Re: [PATCH RFC] mm: add MAP_EXCLUSIVE to create exclusive user mappings

From: Dan Williams
Date: Tue Oct 29 2019 - 15:44:07 EST


On Mon, Oct 28, 2019 at 11:43 PM Kirill A. Shutemov
<kirill@xxxxxxxxxxxxx> wrote:
>
> On Mon, Oct 28, 2019 at 10:43:51PM -0700, Dan Williams wrote:
> > On Mon, Oct 28, 2019 at 6:16 AM Kirill A. Shutemov <kirill@xxxxxxxxxxxxx> wrote:
> > >
> > > On Mon, Oct 28, 2019 at 02:00:19PM +0100, Mike Rapoport wrote:
> > > > On Mon, Oct 28, 2019 at 03:31:24PM +0300, Kirill A. Shutemov wrote:
> > > > > On Sun, Oct 27, 2019 at 12:17:32PM +0200, Mike Rapoport wrote:
> > > > > > From: Mike Rapoport <rppt@xxxxxxxxxxxxx>
> > > > > >
> > > > > > The mappings created with MAP_EXCLUSIVE are visible only in the context of
> > > > > > the owning process and can be used by applications to store secret
> > > > > > information that will not be visible not only to other processes but to the
> > > > > > kernel as well.
> > > > > >
> > > > > > The pages in these mappings are removed from the kernel direct map and
> > > > > > marked with PG_user_exclusive flag.

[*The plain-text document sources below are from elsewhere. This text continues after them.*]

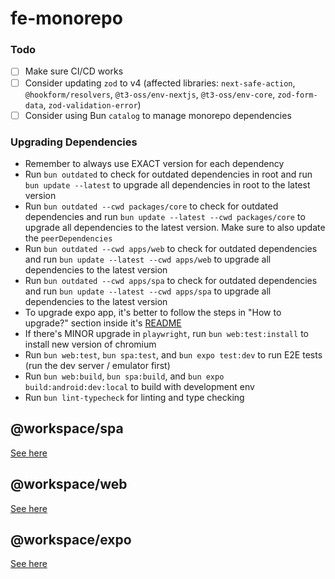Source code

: # fe-monorepo

### Todo

- [ ] Make sure CI/CD works
- [ ] Consider updating `zod` to v4 (affected libraries: `next-safe-action`, `@hookform/resolvers`, `@t3-oss/env-nextjs`, `@t3-oss/env-core`, `zod-form-data`, `zod-validation-error`)
- [ ] Consider using Bun `catalog` to manage monorepo dependencies

### Upgrading Dependencies

- Remember to always use EXACT version for each dependency
- Run `bun outdated` to check for outdated dependencies in root and run `bun update --latest` to upgrade all dependencies in root to the latest version
- Run `bun outdated --cwd packages/core` to check for outdated dependencies and run `bun update --latest --cwd packages/core` to upgrade all dependencies to the latest version. Make sure to also update the `peerDependencies`
- Run `bun outdated --cwd apps/web` to check for outdated dependencies and run `bun update --latest --cwd apps/web` to upgrade all dependencies to the latest version
- Run `bun outdated --cwd apps/spa` to check for outdated dependencies and run `bun update --latest --cwd apps/spa` to upgrade all dependencies to the latest version
- To upgrade expo app, it's better to follow the steps in "How to upgrade?" section inside it's [README](./apps/expo/README.md)
- If there's MINOR upgrade in `playwright`, run `bun web:test:install` to install new version of chromium
- Run `bun web:test`, `bun spa:test`, and `bun expo test:dev` to run E2E tests (run the dev server / emulator first)
- Run `bun web:build`, `bun spa:build`, and `bun expo build:android:dev:local` to build with development env
- Run `bun lint-typecheck` for linting and type checking

## @workspace/spa

[See here](./apps/spa/README.md)

## @workspace/web

[See here](./apps/web/README.md)

## @workspace/expo

[See here](./apps/expo/README.md)
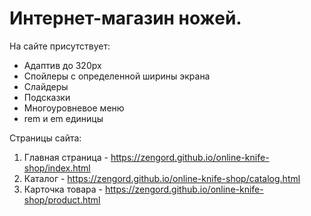# Интернет-магазин ножей.

На сайте присутствует:
- Адаптив до 320px
- Спойлеры с определенной ширины экрана
- Слайдеры
- Подсказки
- Многоуровневое меню
- rem и em единицы

Страницы сайта:
1. Главная страница - https://zengord.github.io/online-knife-shop/index.html
2. Каталог - https://zengord.github.io/online-knife-shop/catalog.html
3. Карточка товара - https://zengord.github.io/online-knife-shop/product.html
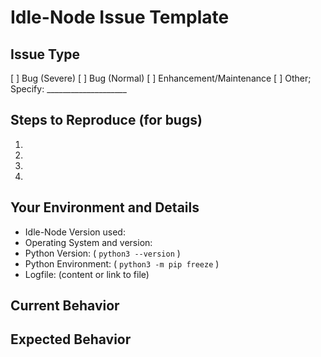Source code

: # Idle-Node Issue Template
## Issue Type
[  ] Bug (Severe)
[  ] Bug (Normal)
[  ] Enhancement/Maintenance
[  ] Other; Specify: ____________________

## Steps to Reproduce (for bugs)
1.
2.
3.
4.

## Your Environment and Details
* Idle-Node Version used:
* Operating System and version:
* Python Version: ( `python3 --version` )
* Python Environment: ( `python3 -m pip freeze` )
* Logfile: (content or link to file)

## Current Behavior
<!--- If describing a bug, tell us what happened instead of the expected behavior -->
<!--- If suggesting an enhancement/maintenance, tell us how it works right now -->

## Expected Behavior
<!--- If describing a bug, tell us what should happen -->
<!--- If suggesting an enhancement/maintenance, tell us how it should work -->
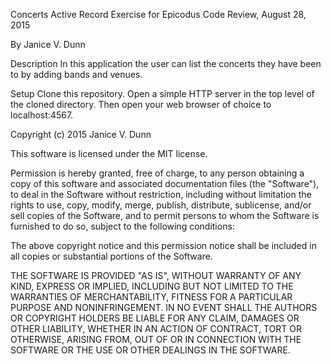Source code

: Concerts
Active Record Exercise for Epicodus Code Review, August 28, 2015

By Janice V. Dunn

Description
In this application the user can list the concerts they have been to by adding bands and venues.

Setup
Clone this repository.
Open a simple HTTP server in the top level of the cloned directory.
Then open your web browser of choice to localhost:4567.

Copyright (c) 2015 Janice V. Dunn

This software is licensed under the MIT license.

Permission is hereby granted, free of charge, to any person obtaining a copy of this software and associated documentation files (the "Software"), to deal in the Software without restriction, including without limitation the rights to use, copy, modify, merge, publish, distribute, sublicense, and/or sell copies of the Software, and to permit persons to whom the Software is furnished to do so, subject to the following conditions:

The above copyright notice and this permission notice shall be included in all copies or substantial portions of the Software.

THE SOFTWARE IS PROVIDED "AS IS", WITHOUT WARRANTY OF ANY KIND, EXPRESS OR IMPLIED, INCLUDING BUT NOT LIMITED TO THE WARRANTIES OF MERCHANTABILITY, FITNESS FOR A PARTICULAR PURPOSE AND NONINFRINGEMENT. IN NO EVENT SHALL THE AUTHORS OR COPYRIGHT HOLDERS BE LIABLE FOR ANY CLAIM, DAMAGES OR OTHER LIABILITY, WHETHER IN AN ACTION OF CONTRACT, TORT OR OTHERWISE, ARISING FROM, OUT OF OR IN CONNECTION WITH THE SOFTWARE OR THE USE OR OTHER DEALINGS IN THE SOFTWARE.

When the exclusive area is unmapped,
> > > > > > the pages are mapped back into the direct map.
> > > > >
> > > > > I probably blind, but I don't see where you manipulate direct map...
> > > >
> > > > __get_user_pages() calls __set_page_user_exclusive() which in turn calls
> > > > set_direct_map_invalid_noflush() that makes the page not present.
> > >
> > > Ah. okay.
> > >
> > > I think active use of this feature will lead to performance degradation of
> > > the system with time.
> > >
> > > Setting a single 4k page non-present in the direct mapping will require
> > > splitting 2M or 1G page we usually map direct mapping with. And it's one
> > > way road. We don't have any mechanism to map the memory with huge page
> > > again after the application has freed the page.
> > >
> > > It might be okay if all these pages cluster together, but I don't think we
> > > have a way to achieve it easily.
> >
> > Still, it would be worth exploring what that would look like if not
> > for MAP_EXCLUSIVE then set_mce_nospec() that wants to punch out poison
> > pages from the direct map. In the case of pmem, where those pages are
> > able to be repaired, it would be nice to also repair the mapping
> > granularity of the direct map.
>
> The solution has to consist of two parts: finding a range to collapse and
> actually collapsing the range into a huge page.
>
> Finding the collapsible range will likely require background scanning of
> the direct mapping as we do for THP with khugepaged. It should not too
> hard, but likely require long and tedious tuning to be effective, but not
> too disturbing for the system.
>
> Alternatively, after any changes to the direct mapping, we can initiate
> checking if the range is collapsible. Up to 1G around the changed 4k.
> It might be more taxing than scanning if direct mapping changes often.
>
> Collapsing itself appears to be simple: re-check if the range is
> collapsible under the lock, replace the page table with the huge page and
> flush the TLB.
>
> But some CPUs don't like to have two TLB entries for the same memory with
> different sizes at the same time. See for instance AMD erratum 383.

That basic description would seem to defeat most (all?) interesting
huge page use cases. For example dax makes no attempt to make sure
aliased mappings of pmem are the same size between the direct map that
the driver uses, and userspace dax mappings. So I assume there are
more details than "all aliased mappings must be the same size".

> Getting it right would require making the range not present, flush TLB and
> only then install huge page. That's what we do for userspace.
>
> It will not fly for the direct mapping. There is no reasonable way to
> exclude other CPU from accessing the range while it's not present (call
> stop_machine()? :P). Moreover, the range may contain the code that doing
> the collapse or data required for it...

At least for pmem all the access points can be controlled. pmem is
never used for kernel text at least in the dax mode where it is
accessed via file-backed shared mappings, or the pmem driver. So when
I say "direct-map repair" I mean the incidental direct-map that pmem
uses since it maps pmem with arch_add_memory(), not the typical DRAM
direct-map that may house kernel text. Poison consumed from the kernel
DRAM direct-map is fatal, poison consumed from dax mappings and the
pmem driver path is recoverable and repairable.